[Data records]
+++

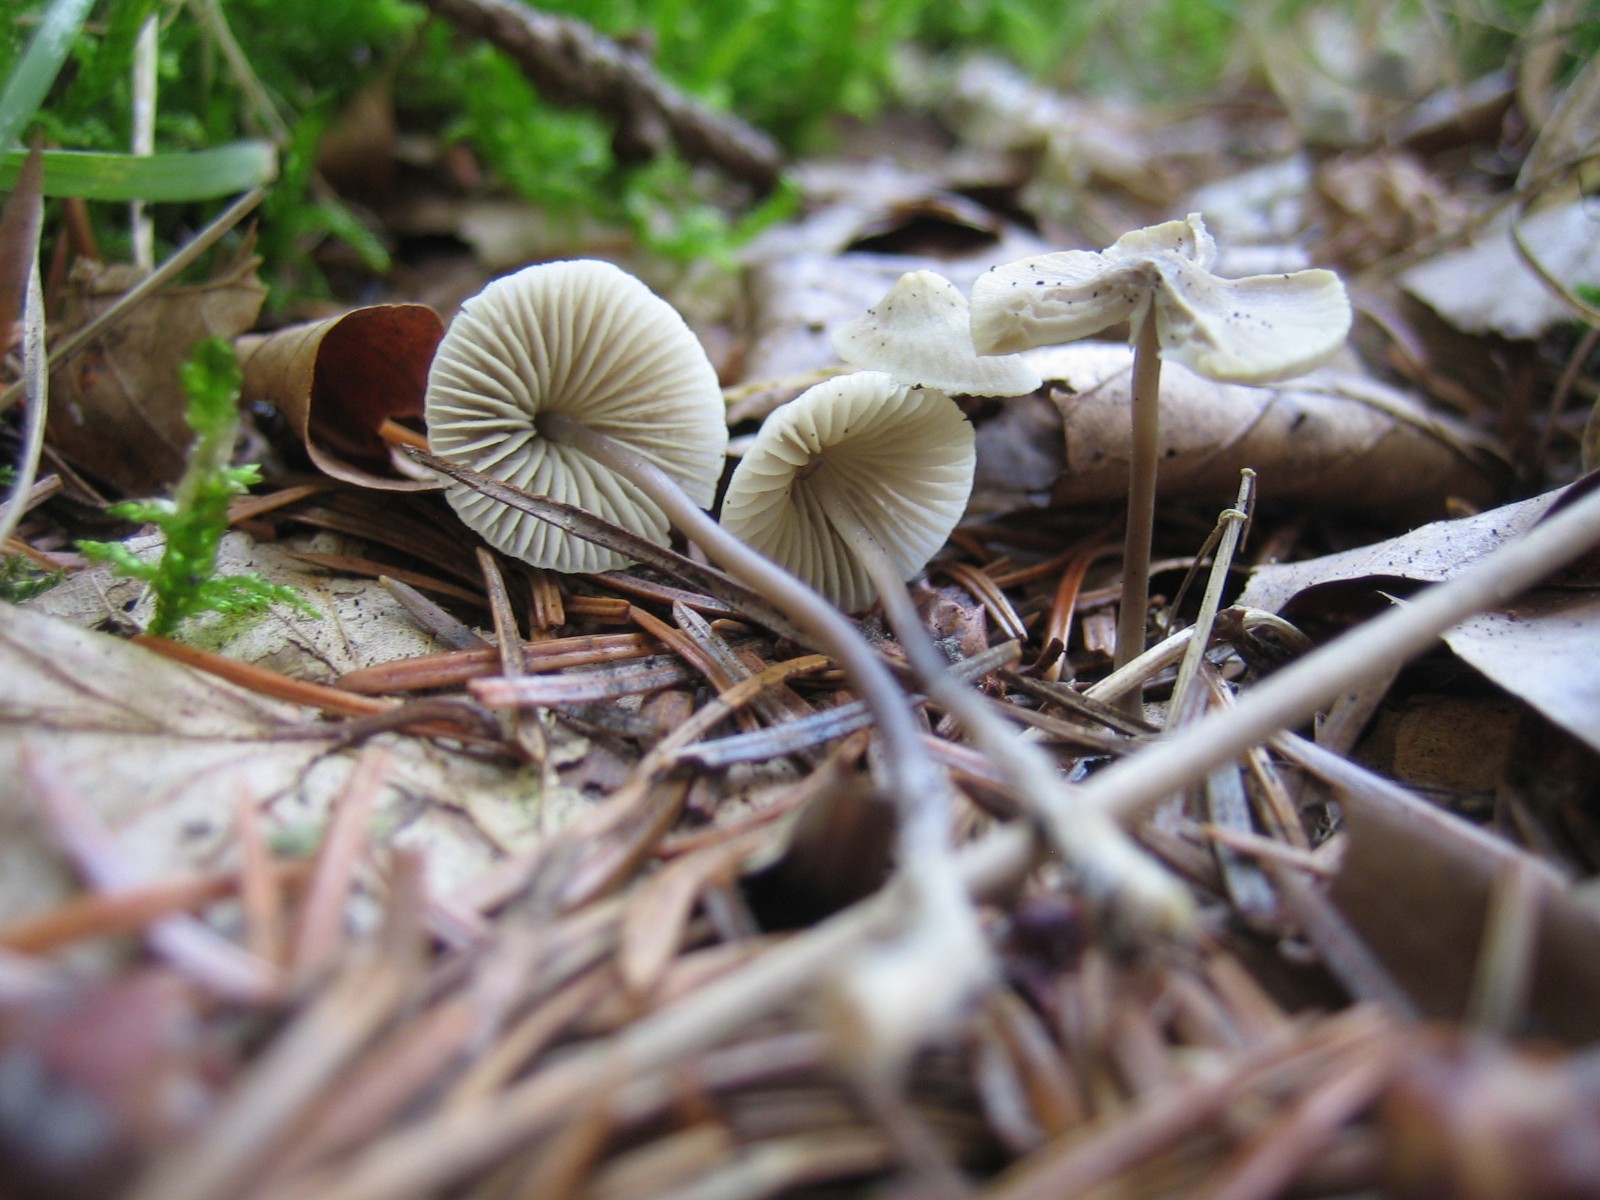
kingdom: Fungi
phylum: Basidiomycota
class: Agaricomycetes
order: Agaricales
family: Mycenaceae
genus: Mycena
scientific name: Mycena flavescens
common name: grågul huesvamp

+++

Reproduce every line of the data records above word for word, leaving out the pictures.

**THE COMPLETED TASK**:
kingdom: Fungi
phylum: Basidiomycota
class: Agaricomycetes
order: Agaricales
family: Mycenaceae
genus: Mycena
scientific name: Mycena flavescens
common name: grågul huesvamp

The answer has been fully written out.